Improving your vocabulary and word choice will help you properly reticulate [sic] your ideas.

I am not incinerating [sic] that any of you lack the consecration [sic] needed to focus on writing good English but I can safely say, without fear of contraception [sic], that poor word choice can reach into all aspects of communications and writing like the giant testicles [sic] of an octopus and ruin the whole effect.

Word choice is not rocket surgery. Mrs Marple [sic] was famous for getting her words wrong; and even I am not inflammable [sic], I do sometimes choose the wrong words.

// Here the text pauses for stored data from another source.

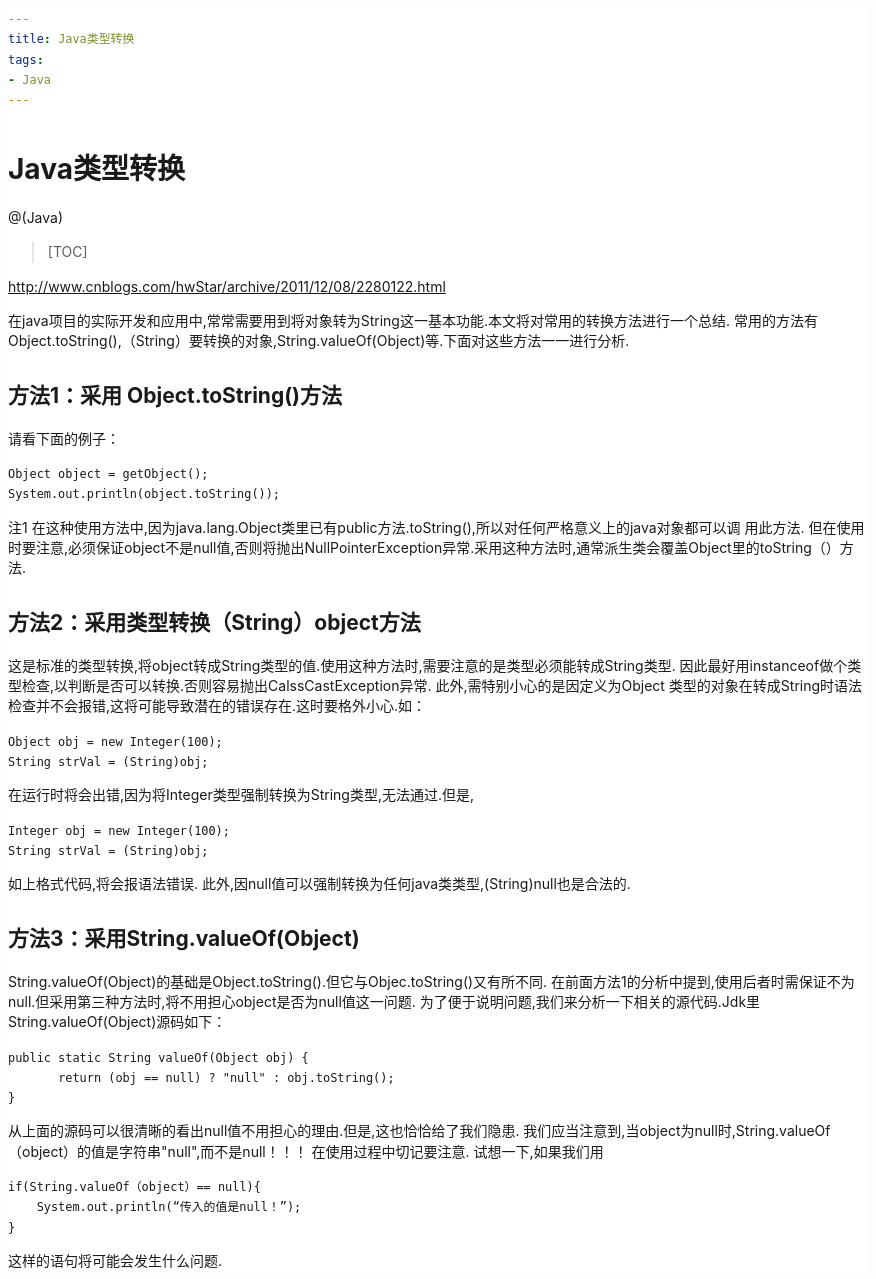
 ```yaml
---
title: Java类型转换
tags:
- Java
---
```



# Java类型转换

@(Java)

> [TOC]

http://www.cnblogs.com/hwStar/archive/2011/12/08/2280122.html

在java项目的实际开发和应用中,常常需要用到将对象转为String这一基本功能.本文将对常用的转换方法进行一个总结.
常用的方法有Object.toString(),（String）要转换的对象,String.valueOf(Object)等.下面对这些方法一一进行分析.
## 方法1：采用 Object.toString()方法
请看下面的例子：
```
Object object = getObject();
System.out.println(object.toString());
```

注1
在这种使用方法中,因为java.lang.Object类里已有public方法.toString(),所以对任何严格意义上的java对象都可以调 用此方法.
但在使用时要注意,必须保证object不是null值,否则将抛出NullPointerException异常.采用这种方法时,通常派生类会覆盖Object里的toString（）方法.

## 方法2：采用类型转换（String）object方法
这是标准的类型转换,将object转成String类型的值.使用这种方法时,需要注意的是类型必须能转成String类型.
因此最好用instanceof做个类型检查,以判断是否可以转换.否则容易抛出CalssCastException异常.
此外,需特别小心的是因定义为Object 类型的对象在转成String时语法检查并不会报错,这将可能导致潜在的错误存在.这时要格外小心.如：
```
Object obj = new Integer(100);
String strVal = (String)obj;
```
在运行时将会出错,因为将Integer类型强制转换为String类型,无法通过.但是,
```
Integer obj = new Integer(100);
String strVal = (String)obj;
```
如上格式代码,将会报语法错误.
此外,因null值可以强制转换为任何java类类型,(String)null也是合法的.

## 方法3：采用String.valueOf(Object)
String.valueOf(Object)的基础是Object.toString().但它与Objec.toString()又有所不同.
在前面方法1的分析中提到,使用后者时需保证不为null.但采用第三种方法时,将不用担心object是否为null值这一问题.
为了便于说明问题,我们来分析一下相关的源代码.Jdk里String.valueOf(Object)源码如下：
```
public static String valueOf(Object obj) {
       return (obj == null) ? "null" : obj.toString();
}
```
从上面的源码可以很清晰的看出null值不用担心的理由.但是,这也恰恰给了我们隐患.
我们应当注意到,当object为null时,String.valueOf（object）的值是字符串"null",而不是null！！！
在使用过程中切记要注意.
试想一下,如果我们用 
```
if(String.valueOf（object）== null){
	System.out.println(“传入的值是null！”);
}
```
这样的语句将可能会发生什么问题.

Good writers will not confuse their propositions [sic] with their compunctions [sic]. If you are, like me, not gifted with a pornographic [sic] memory I recommend that you refer to entomology [sic] dictionaries. They are great suppositories [sic] of information.

If you are using lots of words of more than one syllabus [sic] look for a simpler cinnamon [sic]. Although using a dinasaurus [sic] can be time-consuming, patients [sic] is a virgin [sic] that will replay [sic] you endlessly. There are also pneumatics [sic] to help you remember the words.

So let me reverberate [sic] by dipping into the literary cannon [sic] of The Rhyme of the Ancient Marinade [sic], and remind you that you shouldn't let a poor vocabulary be an alcatraz [sic] around your neck. If you keep your feet solidly on terracotta [sic] and focus on improvement the carrot is there at the end of the tunnel [sic].

The pineapple [sic] of success is communicating clearly to your reader - that is the crutch [sic] of the matter.